The heaviest rain in Maine will fall between Monday afternoon though Tuesday, said meteorologist Tom Hawley. Wind gusts in Maine are expected between 40 to 60 mph for an eight- to 12-hour period on Monday and Tuesday, he said.

He said Maine can expect three to five inches of rain, with the heaviest rain and wind occurring in the southern portion of the state.

Sandy, now a category 1 hurricane with peak winds of 80 mph, hit the Bahamas on Thursday and is expected to reorganize and strengthen as it winds its way toward the mid-Atlantic. When the storm collides with a large cold front now moving into the East, it will create a huge hybrid storm that will affect a much larger area than a tropical storm would, Hawley said.

The chances of the storm striking New England directly are now remote, he said. After the storm makes landfall in Delaware, he said, wind currents will trap it for several days in the Pennsylvania and western New York state area. As a result, Maine will experience tropical showers and downpours through Friday.

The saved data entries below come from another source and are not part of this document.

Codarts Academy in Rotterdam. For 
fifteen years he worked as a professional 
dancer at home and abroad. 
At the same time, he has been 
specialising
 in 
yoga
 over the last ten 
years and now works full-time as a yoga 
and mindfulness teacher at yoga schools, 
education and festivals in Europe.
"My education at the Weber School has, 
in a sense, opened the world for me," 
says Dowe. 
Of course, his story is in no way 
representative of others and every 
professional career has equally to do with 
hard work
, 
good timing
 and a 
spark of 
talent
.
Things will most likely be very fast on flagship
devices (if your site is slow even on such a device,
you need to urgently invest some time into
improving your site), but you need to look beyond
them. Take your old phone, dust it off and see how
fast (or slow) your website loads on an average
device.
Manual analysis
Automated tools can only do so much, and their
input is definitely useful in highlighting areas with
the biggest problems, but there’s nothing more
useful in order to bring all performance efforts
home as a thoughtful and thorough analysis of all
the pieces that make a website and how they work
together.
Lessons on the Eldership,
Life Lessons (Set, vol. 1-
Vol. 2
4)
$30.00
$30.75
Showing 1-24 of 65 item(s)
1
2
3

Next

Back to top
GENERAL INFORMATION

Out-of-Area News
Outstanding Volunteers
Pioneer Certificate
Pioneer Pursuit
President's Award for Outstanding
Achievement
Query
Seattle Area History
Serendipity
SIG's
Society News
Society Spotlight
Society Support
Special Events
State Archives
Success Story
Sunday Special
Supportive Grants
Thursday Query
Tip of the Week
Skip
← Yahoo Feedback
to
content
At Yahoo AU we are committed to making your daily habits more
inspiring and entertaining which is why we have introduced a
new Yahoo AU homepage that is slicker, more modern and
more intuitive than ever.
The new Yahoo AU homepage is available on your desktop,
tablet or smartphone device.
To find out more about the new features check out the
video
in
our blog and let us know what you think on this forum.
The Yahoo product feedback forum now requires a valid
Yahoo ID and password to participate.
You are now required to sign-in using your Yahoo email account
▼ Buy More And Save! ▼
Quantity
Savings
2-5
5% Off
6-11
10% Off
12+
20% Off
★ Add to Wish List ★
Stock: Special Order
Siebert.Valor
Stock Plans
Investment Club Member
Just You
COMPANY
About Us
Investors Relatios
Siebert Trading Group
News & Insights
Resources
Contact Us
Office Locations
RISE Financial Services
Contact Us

Officials at Central Maine Power are now preparing for the storm by lining up the work crews and contractors who would repair damaged power lines. The leaves that remain on many trees could act as “sails” and cause branches and limbs to break and fall on electrical lines, said Gail Rice, spokeswoman for Central Maine Power.

In addition, rain-soaked soil would make it easier for high winds to uproot trees, she said.

“We are preparing for the worst,” she said. “If the storm does end up going to the south and sparing us, that would be a relief.”